Kegiatan bertema "Manajemen Pencegahan dan Sarana Proteksi Aktif Kebakaran" itu diselenggarakan oleh Dinas Pemadam Kebakaran dan Penyelamatan (Damkartan) Kota Jambi, Rabu.
"Kegiatan ini bertujuan memberikan sosialisasi, informasi terhadap manajemen pencegahan kebakaran dan sarana proteksi sesuai SNI dan PDN," kata Kepala Dinas Damkartan Kota Jambi Mustari Affandi.

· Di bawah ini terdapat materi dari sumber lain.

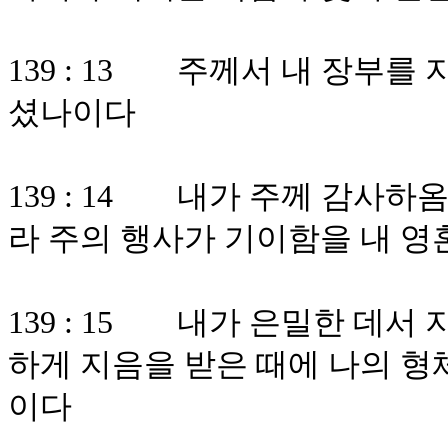
139 : 13 주께서 내 장부
셨나이다
139 : 14 내가 주께 감사
라 주의 행사가 기이함을 내 영
139 : 15 내가 은밀한 데서
하게 지음을 받은 때에 나의 형
이다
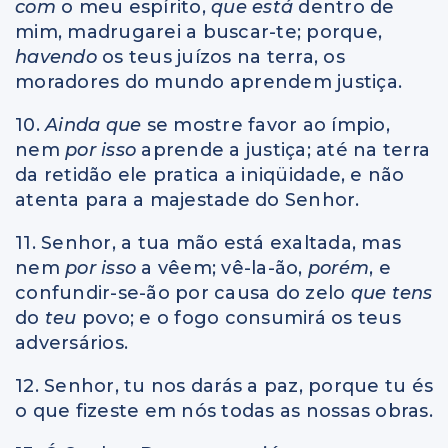
com
o meu espírito,
que está
dentro de
mim, madrugarei a buscar-te; porque,
havendo
os teus juízos na terra, os
moradores do mundo aprendem justiça.
10.
Ainda que
se mostre favor ao ímpio,
nem
por isso
aprende a justiça; até na terra
da retidão ele pratica a iniqüidade, e não
atenta para a majestade do Senhor.
11. Senhor, a tua mão está exaltada, mas
nem
por isso
a vêem; vê-la-ão,
porém
, e
confundir-se-ão por causa do zelo
que tens
do
teu
povo; e o fogo consumirá os teus
adversários.
12. Senhor, tu nos darás a paz, porque tu és
o que fizeste em nós todas as nossas obras.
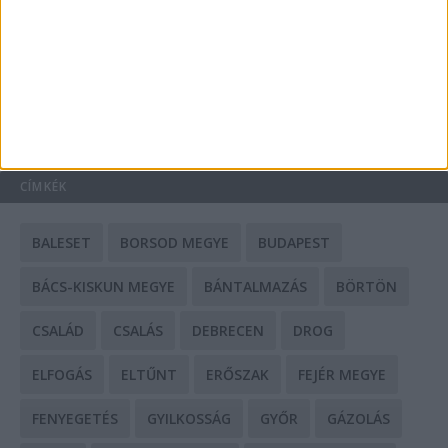
Mit tudnak a keleti e-bike-ok?
HIRDETÉS
CÍMKÉK
BALESET
BORSOD MEGYE
BUDAPEST
BÁCS-KISKUN MEGYE
BÁNTALMAZÁS
BÖRTÖN
CSALÁD
CSALÁS
DEBRECEN
DROG
ELFOGÁS
ELTŰNT
ERŐSZAK
FEJÉR MEGYE
FENYEGETÉS
GYILKOSSÁG
GYŐR
GÁZOLÁS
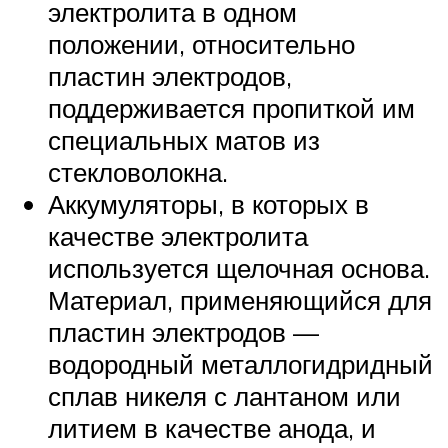
электролита в одном
положении, относительно
пластин электродов,
поддерживается пропиткой им
специальных матов из
стекловолокна.
Аккумуляторы, в которых в
качестве электролита
используется щелочная основа.
Материал, применяющийся для
пластин электродов —
водородный металлогидридный
сплав никеля с лантаном или
литием в качестве анода, и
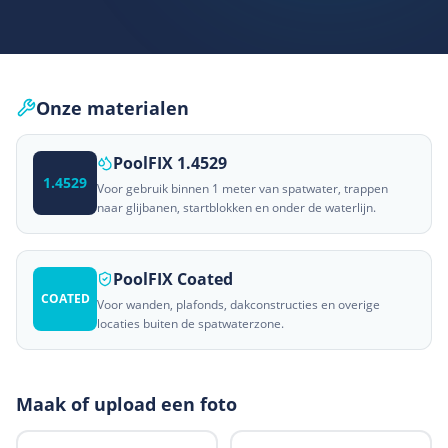
Onze materialen
PoolFIX 1.4529
1.4529
Voor gebruik binnen 1 meter van spatwater, trappen
naar glijbanen, startblokken en onder de waterlijn.
PoolFIX Coated
COATED
Voor wanden, plafonds, dakconstructies en overige
locaties buiten de spatwaterzone.
Maak of upload een foto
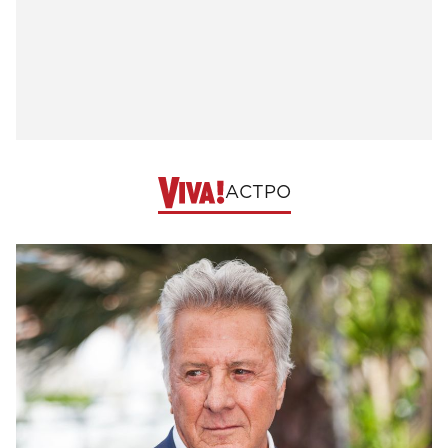
АСТРО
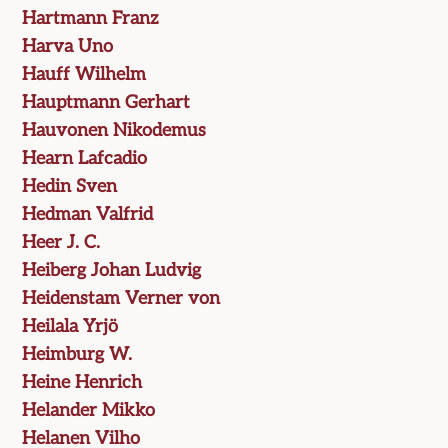
Hartmann Franz
Harva Uno
Hauff Wilhelm
Hauptmann Gerhart
Hauvonen Nikodemus
Hearn Lafcadio
Hedin Sven
Hedman Valfrid
Heer J. C.
Heiberg Johan Ludvig
Heidenstam Verner von
Heilala Yrjö
Heimburg W.
Heine Henrich
Helander Mikko
Helanen Vilho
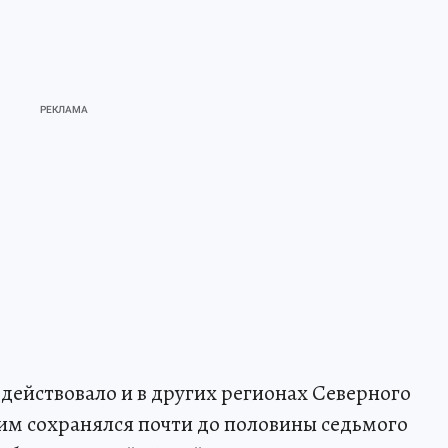
ействовало и в других регионах Северного
им сохранялся почти до половины седьмого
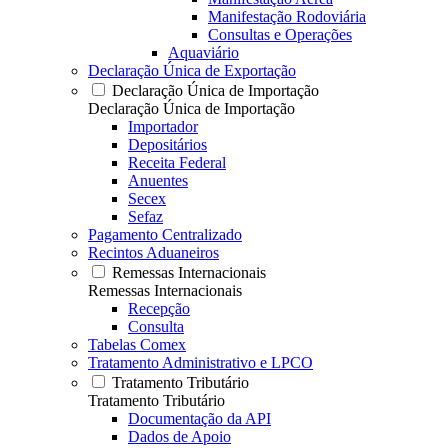
Manifestação Rodoviária
Consultas e Operações
Aquaviário
Declaração Única de Exportação
Declaração Única de Importação
Declaração Única de Importação
Importador
Depositários
Receita Federal
Anuentes
Secex
Sefaz
Pagamento Centralizado
Recintos Aduaneiros
Remessas Internacionais
Remessas Internacionais
Recepção
Consulta
Tabelas Comex
Tratamento Administrativo e LPCO
Tratamento Tributário
Tratamento Tributário
Documentação da API
Dados de Apoio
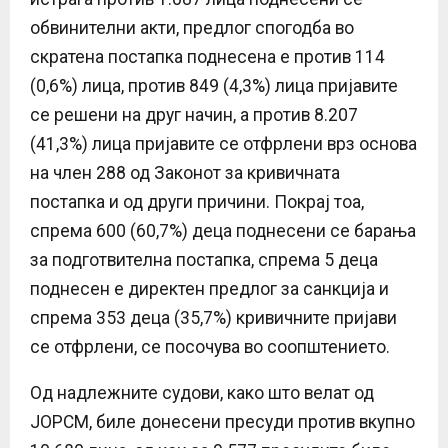
обвинителни акти, предлог спогодба во
скратена постапка поднесена е против 114
(0,6%) лица, против 849 (4,3%) лица пријавите
се решени на друг начин, а против 8.207
(41,3%) лица пријавите се отфрлени врз основа
на член 288 од Законот за кривичната
постапка и од други причини. Покрај тоа,
спрема 600 (60,7%) деца поднесени се барања
за подготвителна постапка, спрема 5 деца
поднесен е директен предлог за санкција и
спрема 353 деца (35,7%) кривичните пријави
се отфрлени, се посочува во соопштението.
Од надлежните судови, како што велат од
ЈОРСМ, биле донесени пресуди против вкупно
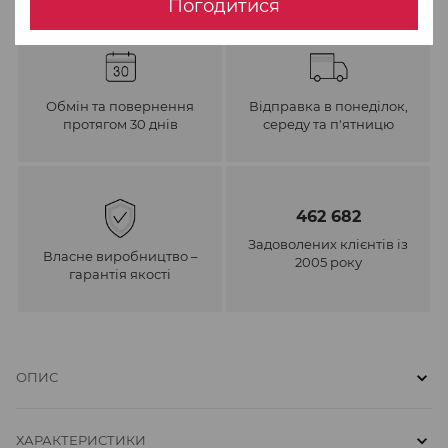
Погодитися
Обмін та повернення
Відправка в понеділок,
протягом 30 днів
середу та п'ятницю
462 682
Задоволених клієнтів із
Власне виробництво –
2005 року
гарантія якості
ОПИС
ХАРАКТЕРИСТИКИ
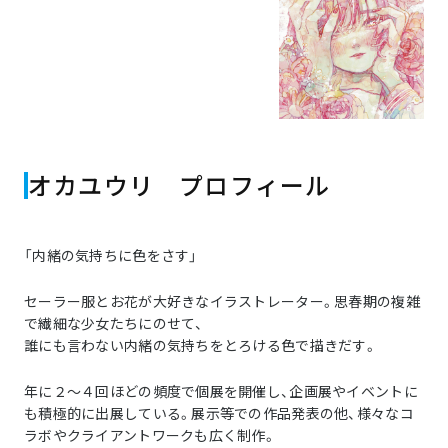
オカユウリ プロフィール
「内緒の気持ちに色をさす」
セーラー服とお花が大好きなイラストレーター。思春期の複雑
で繊細な少女たちにのせて、
誰にも言わない内緒の気持ちをとろける色で描きだす。
年に２～４回ほどの頻度で個展を開催し、企画展やイベントに
も積極的に出展している。展示等での作品発表の他、様々なコ
ラボやクライアントワークも広く制作。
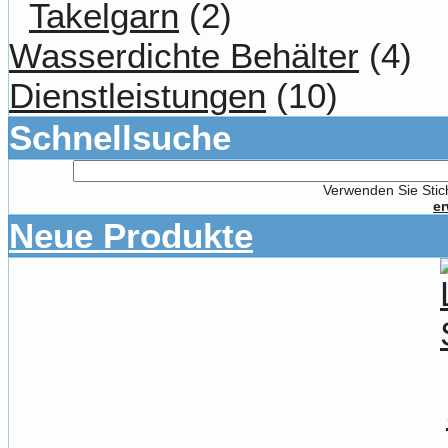
Takelgarn
(2)
Wasserdichte Behälter
(4)
Dienstleistungen
(10)
Schnellsuche
Verwenden Sie Stich
er
Neue Produkte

Ia menyebutkan, perwakilan peserta yang hadir antara lain pegawai objek vital, Stasiun Pengisian Bahan Bakar Umum (SPBU), pabrik atau industri, gudang, rumah sakit, perhotelan, mall atau swalayan, instansi, tempat hiburan malam (THM), restoran, dan organisasi.
"Para peserta diberikan pembelajaran untuk melakukan tindakan yang efektif apabila terjadi kebakaran serta mendapatkan teori dan praktik penggunaan alat pemadam kebakaran di lingkungan usaha," ujarnya.
Materi pelatihan diberikan oleh narasumber dari perusahaan pemilik produk racun api berbentuk busa.
Produk itu dinilai efektif untuk pemadaman kebakaran kelas B yang disebabkan oleh bahan bakar minyak (BBM), zat kimia, karet, bahan berbahaya dan beracun (B3) seperti pabrik karet, industri minyak, batubara, serta usaha yang menggunakan zat kimia.
Selain itu, juga ada narasumber dari salah satu usaha yang memproduksi Alat Pemadam Api Ringan (APAR) yang sesuai SNI.
"Kami berharap peserta mengetahui manajemen pencegahan kebakaran, penyebab kebakaran dan sarana proteksi kebakaran yang efektif pada bangunan gedung sehingga dapat digunakan sesuai ketentuan ketika terjadi kebakaran," katanya.